# Task
In the Skechers and Under Armour stock piece below, do these statements agree with the text? (a) The piece puts Skechers at 72 times next year's earnings. (b) Under Armour has an endorsement deal with Stephen Curry. (c) The piece advises buying SKX and taking profits in UA. For each, answer yes or no and quote the deciding words.

# Reading passage
Given the growth disconnect in favor of SKX, one can conclude that there is a serious problem with the way that these two companies are valued.

With that said, it is not uncommon for the market to misvalue a company in the short term, but long-term, the market usually gets it right. The problem is that 22 times next year’s earnings is too cheap for a company growing at the rate of SKX whereas 72 times next year’s earnings is too expensive for a company like UA. Thus, the two stocks will likely meet somewhere in the middle long-term.

In further support of this notion is each company’s respective business model.

Skechers has some of the hottest shoes in the market today, thriving in important categories like women, children, running and walking. These are categories that require the new purchase of footwear on an annual or bi-annual basis, thereby suggesting that Skechers’ growth is here to stay.

Meanwhile, while it’s making inroads into other sports, such as the NFL, Under Armour has yet to really penetrate the basketball shoe arena, having key endorsement deals with Stephen Curry but missing its opportunity with Kevin Durant. If UA could penetrate that space, it might have a better shot at longevity, but currently, much of UA’s growth comes from demand with adolescents and children with actual clothing.

Bottom Line

As we saw with the likes of American Eagle (AEO) and even Michael Kors (KORS), being a trendy retailer/designer can work for a while, but it is a fickle business long-term. In other words, UA needs to penetrate those more consistent businesses like footwear or women’s apparel on a larger scale.

Nonetheless, the actual business models of these two companies all but support my notion that SKX has much to gain while UA has much to lose. With a $22 billion market capitalization, UA can’t support 70x forward earnings forever. Therefore, the bottom line is to buy SKX and take profits in UA.

 As of this writing, Brian Nichols owned shares of Skechers USA and Michael Kors.

# Information supplied
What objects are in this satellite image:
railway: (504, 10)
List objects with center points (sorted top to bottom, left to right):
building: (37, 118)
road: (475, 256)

# Output
(a) No: "22 times next year’s earnings is too cheap for a company growing at the rate of SKX whereas 72 times next year’s earnings is too expensive for a company like UA"
(b) Yes: "having key endorsement deals with Stephen Curry"
(c) Yes: "the bottom line is to buy SKX and take profits in UA"